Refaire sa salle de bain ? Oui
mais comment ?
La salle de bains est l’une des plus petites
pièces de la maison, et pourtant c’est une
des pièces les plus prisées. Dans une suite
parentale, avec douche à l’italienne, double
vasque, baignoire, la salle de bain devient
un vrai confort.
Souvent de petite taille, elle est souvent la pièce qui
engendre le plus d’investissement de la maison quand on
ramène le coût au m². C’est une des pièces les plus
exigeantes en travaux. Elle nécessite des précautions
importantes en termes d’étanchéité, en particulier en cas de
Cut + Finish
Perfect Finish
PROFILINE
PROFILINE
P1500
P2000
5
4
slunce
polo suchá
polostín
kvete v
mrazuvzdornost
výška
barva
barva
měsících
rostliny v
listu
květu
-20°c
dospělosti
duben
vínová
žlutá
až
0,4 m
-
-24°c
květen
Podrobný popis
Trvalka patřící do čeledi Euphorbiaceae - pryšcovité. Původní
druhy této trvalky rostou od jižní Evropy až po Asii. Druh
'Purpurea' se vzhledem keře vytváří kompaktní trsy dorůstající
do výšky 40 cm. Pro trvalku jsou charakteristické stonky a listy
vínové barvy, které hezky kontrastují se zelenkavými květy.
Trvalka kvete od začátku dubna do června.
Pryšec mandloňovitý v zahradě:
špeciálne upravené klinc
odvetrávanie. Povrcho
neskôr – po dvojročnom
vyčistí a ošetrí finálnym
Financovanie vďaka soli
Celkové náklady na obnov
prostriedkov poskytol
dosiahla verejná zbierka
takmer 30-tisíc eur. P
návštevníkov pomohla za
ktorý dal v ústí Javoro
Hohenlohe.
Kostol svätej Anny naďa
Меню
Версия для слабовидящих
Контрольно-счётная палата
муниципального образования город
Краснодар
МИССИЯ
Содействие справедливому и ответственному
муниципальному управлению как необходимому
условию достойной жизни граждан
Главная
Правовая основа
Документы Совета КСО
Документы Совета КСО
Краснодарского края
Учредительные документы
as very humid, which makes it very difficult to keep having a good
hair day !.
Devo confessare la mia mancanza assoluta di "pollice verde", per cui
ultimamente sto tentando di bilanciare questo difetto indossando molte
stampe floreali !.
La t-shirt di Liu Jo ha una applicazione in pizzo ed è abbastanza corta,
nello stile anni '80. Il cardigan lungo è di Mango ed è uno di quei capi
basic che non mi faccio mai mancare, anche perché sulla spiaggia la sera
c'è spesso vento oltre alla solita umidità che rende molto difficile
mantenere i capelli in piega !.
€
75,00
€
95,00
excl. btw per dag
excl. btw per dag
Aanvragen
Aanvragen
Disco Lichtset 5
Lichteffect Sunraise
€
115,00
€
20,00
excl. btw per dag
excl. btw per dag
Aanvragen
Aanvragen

**Exercise objective**
The required answer is each line of the data in which the word "Trvalka" appears.

**Expected output**
Trvalka patřící do čeledi Euphorbiaceae - pryšcovité. Původní
Trvalka kvete od začátku dubna do června.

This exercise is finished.